Toute publicité constitue une représentation dans la mesure où elle rend « sensible un objet ou un concept au moyen d’une image, d’une figure, d’un signe » 500 . Elle assure une fonction représentative et peut être appréhendée comme une archive. Les représentations qu’elle construit et véhicule s’inscrivent dans une époque 501 . Elles sont liées à ses imaginaires, ses valeurs, à son idéologie. La conception des publicités se nourrit du présent et de l’histoire. Elle s’appuie sur du déjà-là. En somme, « produit de la culture, la publicité en est également le miroir : elle reflète les normes, les croyances, les systèmes de valeurs » 502 .

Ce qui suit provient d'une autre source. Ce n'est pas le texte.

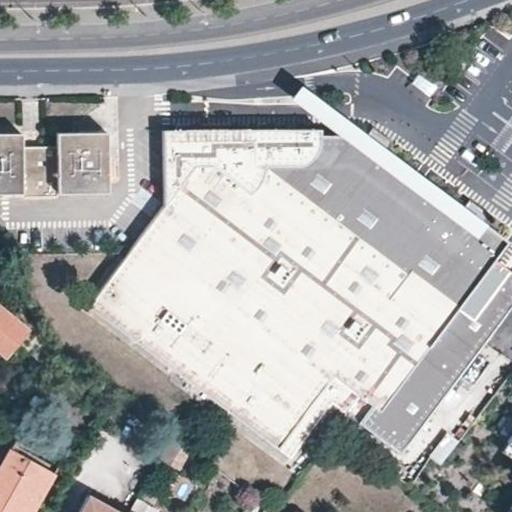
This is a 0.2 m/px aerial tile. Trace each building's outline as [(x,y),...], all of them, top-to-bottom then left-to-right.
[(320,127),(165,130),(165,201),(132,247),(88,305),(278,449),(291,458),(332,403),(384,441),(400,452),(493,329),(511,304),(511,273),(507,270),(473,315),(471,317),(458,307),(459,305),(508,241),(482,222),(479,227),(356,133),(321,134),(320,127)] [(40,151),(40,192),(107,192),(107,131),(57,132),(56,151),(40,151)] [(0,192),(40,192),(40,151),(21,151),(21,132),(0,132),(0,192)] [(0,309),(0,352),(2,354),(23,329),(0,309)] [(424,458),(437,467),(457,441),(444,432),(424,458)] [(179,469),(190,449),(169,435),(157,457),(179,469)] [(29,511),(51,470),(9,448),(0,464),(0,511),(29,511)] [(429,470),(414,490),(432,503),(434,505),(449,484),(429,470)] [(119,511),(87,494),(76,511),(119,511)] [(262,511),(266,505),(254,497),(245,511),(262,511)]
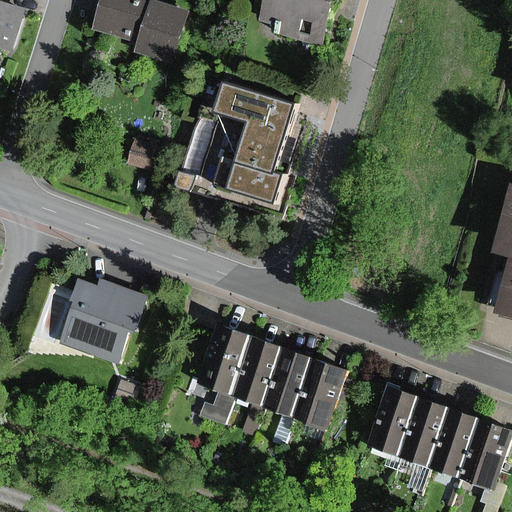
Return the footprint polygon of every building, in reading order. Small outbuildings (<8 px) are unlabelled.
[(23,48),(35,11),(0,0),(0,68),(8,44),(23,48)] [(188,60),(203,13),(163,0),(116,0),(111,19),(156,34),(151,48),(188,60)] [(335,43),(349,0),(278,0),(272,22),(335,43)] [(306,100),(239,81),(209,185),(289,207),(299,173),(286,170),(306,100)] [(139,136),(133,159),(153,164),(159,141),(139,136)] [(133,355),(156,300),(115,283),(110,295),(90,287),(72,329),(133,355)] [(242,392),(263,331),(233,320),(211,380),(242,392)] [(271,402),(293,342),(263,331),(242,392),(271,402)] [(301,414),(325,354),(293,342),(271,402),(301,414)] [(336,426),(359,366),(325,354),(301,414),(336,426)] [(412,455),(433,395),(403,384),(381,444),(412,455)] [(441,466),(464,406),(433,395),(412,455),(441,466)] [(472,477),(495,417),(464,406),(441,466),(472,477)] [(506,490),(511,473),(511,423),(495,417),(472,477),(506,490)]
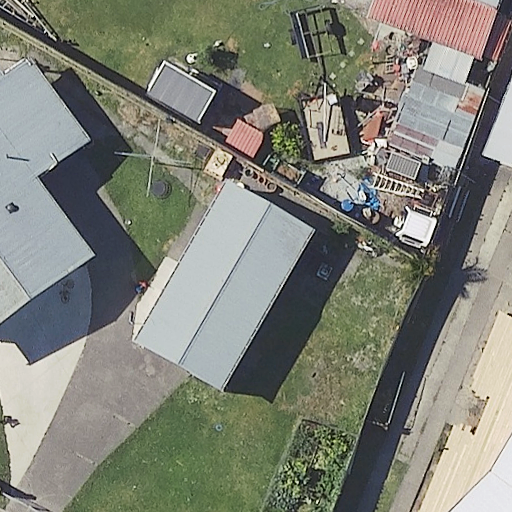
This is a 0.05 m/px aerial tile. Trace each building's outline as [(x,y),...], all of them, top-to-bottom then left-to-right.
[(485,0),(357,0),(351,19),(465,58),(485,0)] [(511,52),(505,50),(465,157),(511,174),(511,52)] [(0,310),(74,249),(19,182),(69,141),(0,58),(0,310)] [(298,225),(211,178),(122,344),(209,391),(298,225)] [(511,511),(511,399),(475,462),(427,511),(511,511)]
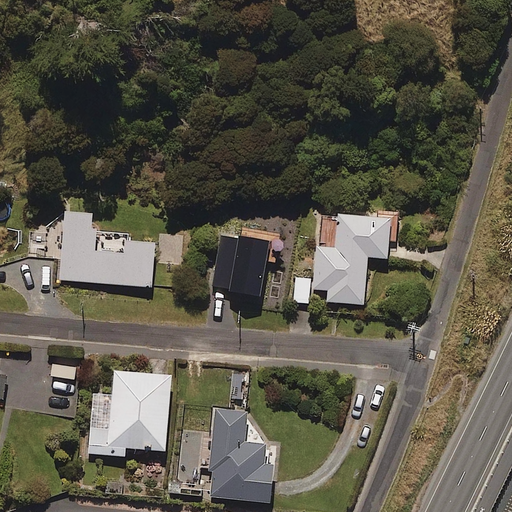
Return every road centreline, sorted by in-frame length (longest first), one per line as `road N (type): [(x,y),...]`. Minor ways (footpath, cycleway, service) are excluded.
road 1 (residential): [(428,357),(0,322)]
road 2 (residential): [(428,357),(511,64)]
road 3 (residential): [(371,511),(428,357)]
road 4 (trunk): [(511,367),(441,511)]
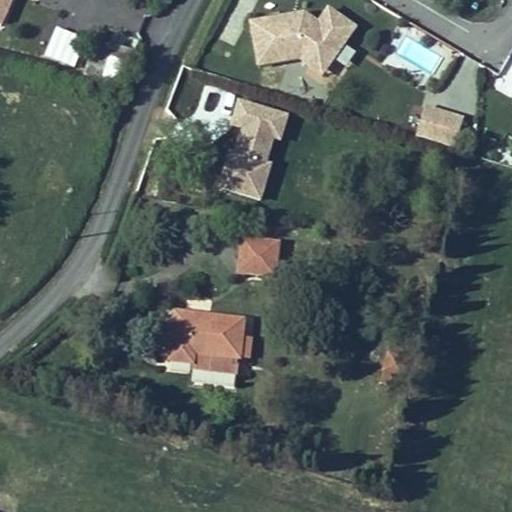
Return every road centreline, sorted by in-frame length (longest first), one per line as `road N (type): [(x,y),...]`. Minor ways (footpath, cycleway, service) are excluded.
road 1 (residential): [(0,337),(60,287),(93,237),(189,0)]
road 2 (residential): [(406,0),(474,43),(511,14)]
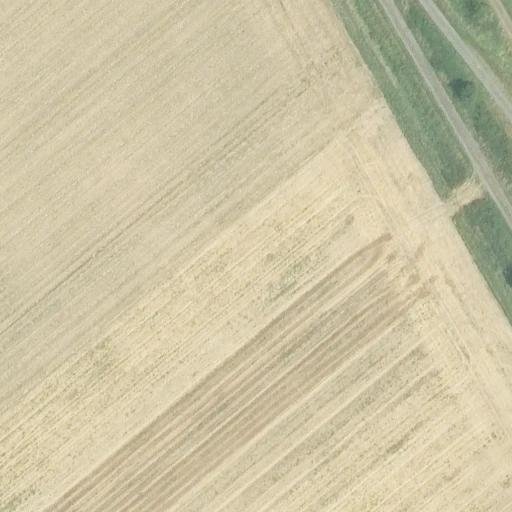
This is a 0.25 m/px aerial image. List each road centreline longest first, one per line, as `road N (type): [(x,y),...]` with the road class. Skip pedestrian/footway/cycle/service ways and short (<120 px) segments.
road 1 (track): [(385,0),(511,230)]
road 2 (unclassified): [(511,117),(427,0)]
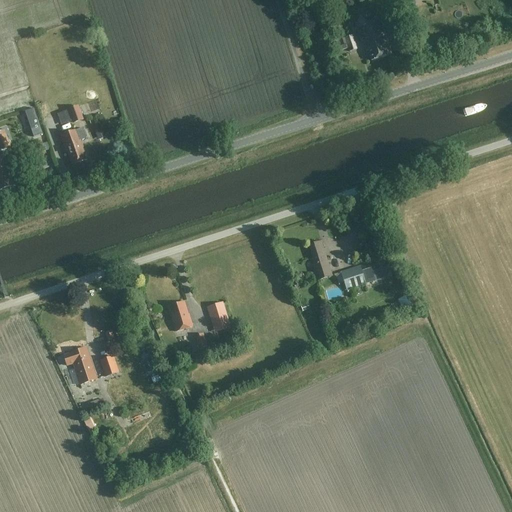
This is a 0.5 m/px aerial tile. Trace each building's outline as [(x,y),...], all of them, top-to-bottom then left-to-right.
[(344,33),(339,15),(328,18),(333,36),(344,33)] [(392,55),(381,22),(358,30),(364,48),(366,48),(367,52),(369,52),(372,62),(392,55)] [(318,35),(315,27),(308,29),(311,37),(318,35)] [(357,50),(353,36),(344,39),(346,46),(338,48),(339,52),(347,50),(348,53),(357,50)] [(83,120),(78,107),(69,110),(73,124),(83,120)] [(10,147),(4,131),(0,132),(0,149),(1,151),(10,147)] [(83,148),(77,131),(60,137),(66,153),(67,152),(72,165),(86,160),(82,149),(83,148)] [(35,144),(38,156),(47,154),(44,141),(35,144)] [(0,190),(13,186),(5,163),(0,164),(0,190)] [(331,277),(320,243),(309,246),(313,259),(311,259),(313,266),(312,266),(317,282),(331,277)] [(368,266),(341,274),(346,291),(373,283),(368,266)] [(342,289),(329,292),(331,300),(344,297),(342,289)] [(192,327),(184,303),(168,308),(176,332),(192,327)] [(218,313),(209,315),(212,324),(220,321),(223,331),(230,329),(222,304),(216,306),(218,313)] [(126,330),(125,327),(115,330),(117,338),(123,336),(125,344),(133,341),(129,329),(126,330)] [(207,349),(203,335),(195,338),(199,351),(207,349)] [(97,380),(86,349),(64,357),(67,367),(73,365),(80,386),(97,380)] [(118,373),(113,358),(100,363),(105,378),(118,373)]
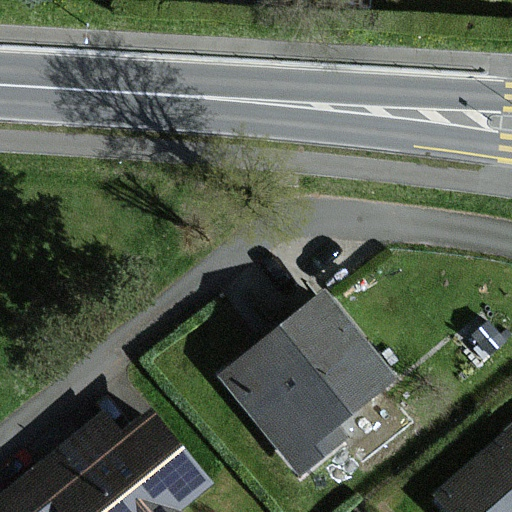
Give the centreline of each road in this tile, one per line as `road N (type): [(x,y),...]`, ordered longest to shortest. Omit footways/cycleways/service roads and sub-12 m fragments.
road 1 (primary): [(173,100),(511,147)]
road 2 (primary): [(511,99),(357,88),(173,100)]
road 3 (primary): [(0,90),(173,100)]
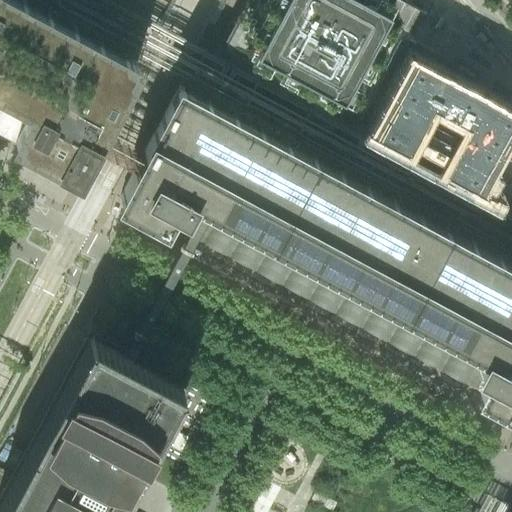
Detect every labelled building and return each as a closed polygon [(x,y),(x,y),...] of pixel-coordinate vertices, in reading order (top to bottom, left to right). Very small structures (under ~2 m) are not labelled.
[(0,0),(0,127),(16,136),(14,139),(13,140),(77,174),(136,63),(127,57),(127,56),(124,54),(123,55),(101,44),(102,42),(98,40),(98,42),(76,30),(77,29),(73,27),(72,28),(50,16),(51,15),(48,13),(47,15),(25,3),(26,1),(23,0),(21,0),(21,1),(19,0),(0,0)] [(242,0),(218,47),(318,100),(324,104),(380,0),(242,0)] [(511,104),(405,47),(363,124),(482,188),(511,131),(511,104)] [(189,234),(393,343),(511,407),(511,263),(178,85),(119,196),(177,228),(189,234)] [(0,468),(0,511),(115,511),(182,387),(181,386),(180,385),(181,384),(180,383),(180,385),(174,382),(175,381),(174,381),(168,378),(168,377),(167,378),(162,375),(162,374),(161,374),(155,371),(156,370),(155,370),(155,371),(149,368),(149,367),(148,368),(143,365),(142,363),(142,364),(136,361),(137,360),(136,360),(136,361),(130,358),(130,357),(129,357),(124,354),(124,353),(123,353),(123,354),(117,351),(118,350),(117,349),(116,350),(111,347),(110,346),(110,347),(104,344),(105,343),(104,343),(104,344),(98,341),(98,339),(97,340),(92,337),(92,336),(91,337),(90,338),(89,337),(33,440),(14,476),(0,468)]
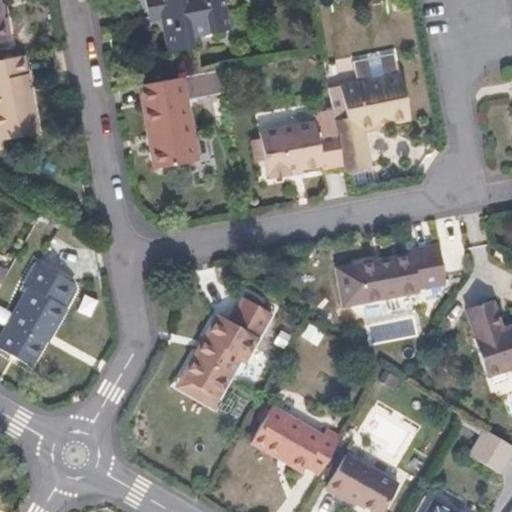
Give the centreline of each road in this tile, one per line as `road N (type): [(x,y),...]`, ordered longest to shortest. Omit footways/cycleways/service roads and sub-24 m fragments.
road 1 (residential): [(126,255),(469,192)]
road 2 (residential): [(126,255),(79,0)]
road 3 (residential): [(75,455),(140,340),(126,255)]
road 4 (residential): [(469,192),(454,94),(483,0)]
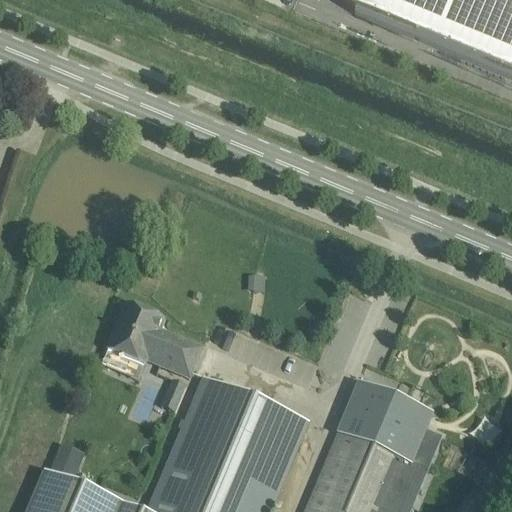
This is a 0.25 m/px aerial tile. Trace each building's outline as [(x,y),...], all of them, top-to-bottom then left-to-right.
[(361,0),(354,17),(511,81),(511,2),(506,0),(361,0)] [(147,364),(189,382),(202,351),(159,334),(164,323),(127,308),(108,354),(145,369),(147,364)] [(150,511),(271,511),(308,425),(205,382),(150,511)] [(179,407),(186,389),(173,383),(165,401),(179,407)] [(338,436),(338,437),(411,468),(426,434),(399,423),(406,406),(359,387),(344,421),(350,424),(344,438),(338,436)] [(393,511),(411,468),(338,437),(306,511),(393,511)] [(27,511),(135,511),(108,501),(43,474),(27,511)]
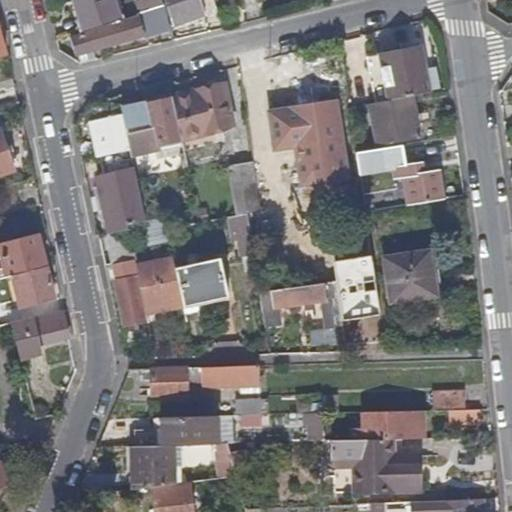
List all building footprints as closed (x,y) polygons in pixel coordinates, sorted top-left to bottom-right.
[(112,0),(75,0),(85,30),(119,18),(112,0)] [(187,16),(202,11),(197,0),(166,0),(173,17),(185,13),(187,16)] [(138,17),(73,39),(78,56),(81,55),(86,54),(91,52),(96,51),(144,36),(145,38),(172,29),(164,5),(137,15),(138,17)] [(373,58),(381,104),(412,98),(421,96),(412,50),(373,58)] [(86,54),(81,55),(84,64),(99,59),(96,51),(91,52),(86,54)] [(172,98),(173,99),(182,139),(232,128),(222,87),(172,98)] [(381,104),(370,105),(379,146),(420,138),(412,98),(381,104)] [(122,110),(123,116),(128,137),(157,130),(160,144),(165,143),(182,139),(173,99),(122,110)] [(348,179),(335,105),(269,114),(275,151),(295,148),(302,187),(348,179)] [(361,108),(350,109),(354,139),(366,137),(361,108)] [(128,226),(147,222),(128,137),(123,116),(93,123),(101,156),(103,155),(108,175),(98,177),(111,233),(129,229),(128,226)] [(0,175),(14,170),(0,130),(0,175)] [(404,146),(357,154),(360,175),(393,169),(395,180),(404,179),(409,206),(447,200),(442,170),(426,173),(424,163),(408,166),(404,146)] [(260,210),(253,163),(232,168),(239,214),(248,213),(260,210)] [(255,256),(248,213),(239,214),(237,215),(244,258),(255,256)] [(38,233),(0,243),(0,251),(4,268),(1,269),(2,276),(47,265),(38,233)] [(153,249),(156,263),(163,261),(160,248),(153,249)] [(387,260),(393,304),(437,297),(431,254),(387,260)] [(177,269),(174,259),(163,261),(156,263),(137,267),(146,309),(184,300),(177,269)] [(231,299),(221,259),(177,269),(184,300),(185,305),(228,295),(229,300),(231,299)] [(47,266),(13,276),(21,306),(55,297),(47,266)] [(147,322),(136,278),(117,282),(123,315),(120,316),(121,323),(125,322),(126,327),(147,322)] [(335,284),(271,292),(273,309),(338,301),(335,284)] [(70,336),(64,309),(10,323),(20,360),(36,355),(34,346),(70,336)] [(313,326),(313,342),(339,342),(339,326),(313,326)] [(258,365),(149,369),(149,388),(138,388),(138,396),(185,394),(184,374),(191,374),(191,382),(219,381),(220,387),(258,385),(258,365)] [(461,391),(432,392),(432,409),(462,408),(461,391)] [(259,415),(259,400),(235,401),(236,415),(259,415)] [(423,439),(422,411),(361,412),(362,433),(358,430),(347,430),(348,441),(358,441),(362,441),(391,440),(423,439)] [(321,427),(320,414),(306,414),(306,442),(322,442),(321,427)] [(217,444),(216,417),(160,419),(160,428),(132,429),(133,447),(171,445),(214,444),(217,444)] [(420,492),(419,456),(391,456),(391,440),(362,441),(358,441),(348,441),(330,442),(332,494),(420,492)] [(217,444),(214,444),(218,478),(234,476),(227,444),(217,444)] [(174,484),(171,445),(133,447),(127,447),(130,489),(174,484)] [(0,505),(10,486),(8,485),(14,452),(0,456),(0,505)] [(237,489),(234,476),(218,478),(203,479),(205,493),(237,489)] [(192,511),(189,484),(151,488),(153,511),(192,511)] [(471,511),(470,500),(411,502),(411,511),(471,511)]
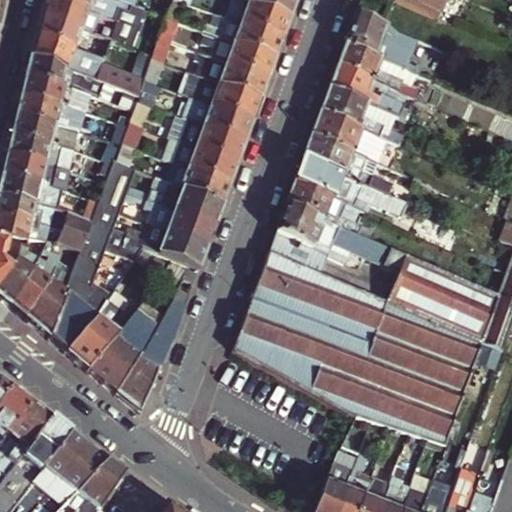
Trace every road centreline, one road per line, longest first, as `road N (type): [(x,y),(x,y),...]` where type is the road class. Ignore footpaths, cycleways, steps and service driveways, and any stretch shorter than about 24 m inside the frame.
road 1 (residential): [(157,466),(329,0)]
road 2 (secondary): [(0,341),(157,466)]
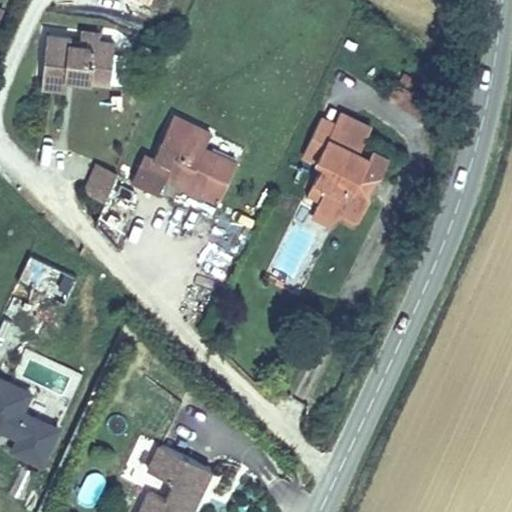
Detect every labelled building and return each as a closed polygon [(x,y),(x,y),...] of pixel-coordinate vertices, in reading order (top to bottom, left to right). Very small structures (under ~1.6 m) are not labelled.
[(94,44),(95,32),(95,24),(79,21),(76,41),(65,41),(66,31),(43,30),(34,82),(61,86),(63,76),(105,82),(112,48),(94,44)] [(115,35),(95,32),(94,44),(112,48),(115,35)] [(321,213),(339,220),(344,208),(363,217),(374,189),(369,186),(380,167),(384,168),(391,151),(373,143),(370,153),(358,147),(370,122),(339,108),(331,126),(318,155),(326,159),(314,184),(325,189),(319,202),(316,209),(321,213)] [(176,171),(174,175),(219,196),(237,158),(204,143),(212,127),(174,109),(166,127),(169,128),(164,139),(161,138),(153,153),(144,149),(132,175),(159,187),(166,172),(168,168),(176,171)] [(318,155),(331,126),(315,119),(297,157),(313,164),(318,155)] [(164,139),(169,128),(166,127),(161,138),(164,139)] [(101,197),(113,170),(94,161),(82,187),(101,197)] [(308,197),(319,202),(325,189),(314,184),(308,197)] [(336,229),(339,220),(321,213),(317,222),(336,229)] [(66,301),(77,271),(29,252),(17,282),(66,301)] [(45,463),(61,420),(25,407),(34,383),(0,370),(0,429),(14,434),(8,449),(45,463)] [(148,386),(135,394),(151,418),(164,410),(148,386)] [(152,511),(201,511),(220,469),(169,447),(157,474),(182,483),(175,500),(160,494),(152,511)]
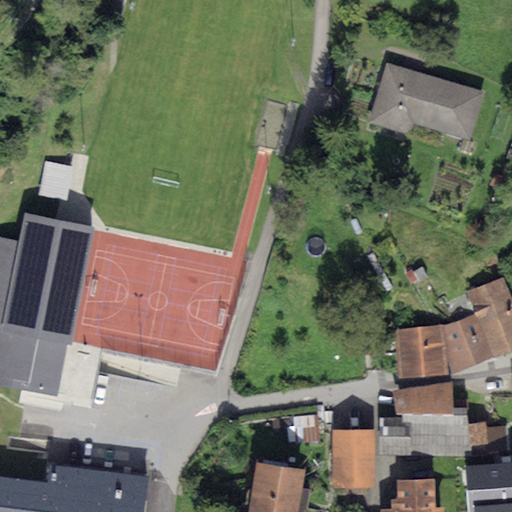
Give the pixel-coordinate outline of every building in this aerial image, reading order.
[(484,92),(387,63),(369,123),(409,135),(413,123),(469,140),(484,92)] [(46,161),(39,195),(65,200),(73,166),(46,161)] [(97,226),(24,212),(18,243),(0,239),(0,383),(55,395),(62,360),(66,344),(73,345),(97,226)] [(420,267),(411,274),(419,284),(428,278),(420,267)] [(511,297),(504,278),(466,293),(475,314),(494,356),(511,348),(511,297)] [(475,314),(445,325),(452,374),(494,356),(475,314)] [(443,325),(393,330),(398,378),(447,374),(443,325)] [(451,381),(392,391),(396,414),(402,414),(452,414),(452,407),(451,381)] [(467,407),(452,407),(452,414),(402,414),(402,419),(379,418),(380,455),(459,456),(458,450),(471,451),(468,424),(467,407)] [(316,413),(293,417),(297,444),(320,441),(316,413)] [(485,422),(468,424),(471,451),(507,448),(506,427),(486,428),(485,422)] [(374,431),(334,431),(334,489),(339,489),(366,489),(374,489),(374,431)] [(511,511),(511,457),(463,462),(469,511),(511,511)] [(296,511),(304,470),(256,462),(246,511),(296,511)] [(64,488),(0,480),(0,511),(147,511),(152,477),(67,466),(64,488)] [(391,509),(380,509),(379,511),(443,511),(445,507),(436,507),(434,478),(396,480),(397,499),(391,499),(391,509)] [(366,489),(339,489),(339,506),(366,506),(366,489)]
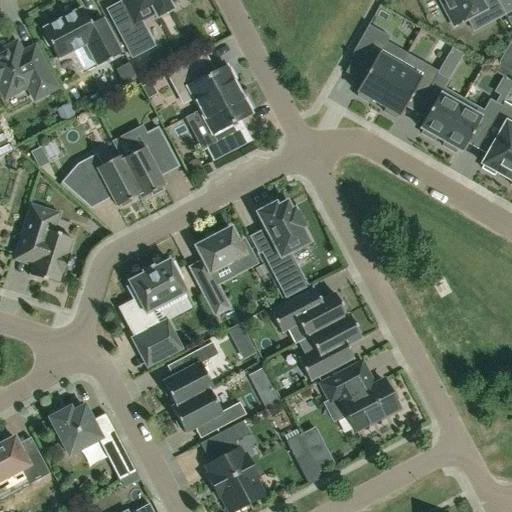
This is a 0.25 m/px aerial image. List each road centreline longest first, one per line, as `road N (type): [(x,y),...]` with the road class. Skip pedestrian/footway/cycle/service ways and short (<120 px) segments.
road 1 (residential): [(305,155),(460,446)]
road 2 (residential): [(78,349),(110,253),(305,155)]
road 3 (residential): [(511,225),(356,141),(341,137),(305,155)]
road 4 (residential): [(177,511),(93,357),(78,349)]
road 5 (residential): [(305,155),(226,0)]
road 6 (residential): [(335,511),(460,446)]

Ajoutons toutefois que les images publicitaires ne correspondent pas exactement à la réalité d’une époque. Elles en sont une représentation. De fait, elles la transforment. Certes, l’analogie des images fixes et animées avec leur référent peut être trompeuse. Toutefois, elles restent une mise en scène. En d’autres termes, le miroir publicitaire est déformant. Cette déformation repose sur deux raisons principales. Premièrement, le propre de toute médiation, mise en discours ou traduction en langage est d’opérer une transformation 503 . Deuxièmement, les représentations véhiculées dépendent des conditions d’énonciation de ce genre discursif et notamment de ses objectifs de communication. Sa volonté de séduire conduit à représenter majoritairement un monde euphorique et désirable. « La publicité n’est pas le langage de l’évidence ni même du vrai, mais du désirable, de l’utopie, du désir en mouvement » 504 . Elle a une fonction cosmétique : elle embellit. En outre, sa volonté de toucher une large cible implique de diffuser des représentations accessibles et reconnaissables rapidement. Elle joue sur les stéréotypes. Elle est caricaturale. Tout en l’envisageant comme bénéfique à l’analyste, le GRIPIC relève cette particularité : « Soucieuse de produire des discours immédiatement compréhensibles par le plus grand nombre, la publicité s’avère […] une grande consommatrice de stéréotypes sociaux et culturels, dont elle constitue un inépuisable et vivant répertoire. A ce titre elle reste un excellent indicateur du riche halo symbolique qui entoure les objets quotidiens » 505 . Ainsi, analyser des publicités permet d’identifier les stéréotypes, les significations et les valeurs associés par les offreurs à un objet. Au lieu de critiquer ce discours 506 , il semble plus fécond de l’appréhender comme un miroir social déformant.

Notes
500.

« Représentation », Le nouveau petit Robert, Paris, dictionnaire Le petit Robert, 2001.

501.

De nombreux travaux ont été réalisés sur l’évolution des représentations publicitaires de certaines communautés parallèlement à l’évolution de leur place dans la société.

502.

B. Cathelat, op. cit., p. 103.

503.

Sur cette position, voir les travaux de B. Lamizet.

504.

B. Cathelat, op. cit., p. 103.

505.

In GRIPIC/CELSA, op. cit., p. 31.

506.

Le discours publicitaire fait l’objet de nombreuses critiques. Le nombre d’ouvrages dénonçant ce discours et la quantité d’institutions anti-pub en sont une illustration. Pour un exemple de critique du discours publicitaire, voir N. Klein, No logo, La tyrannie des marques, Arles, Actes Sud, 2001.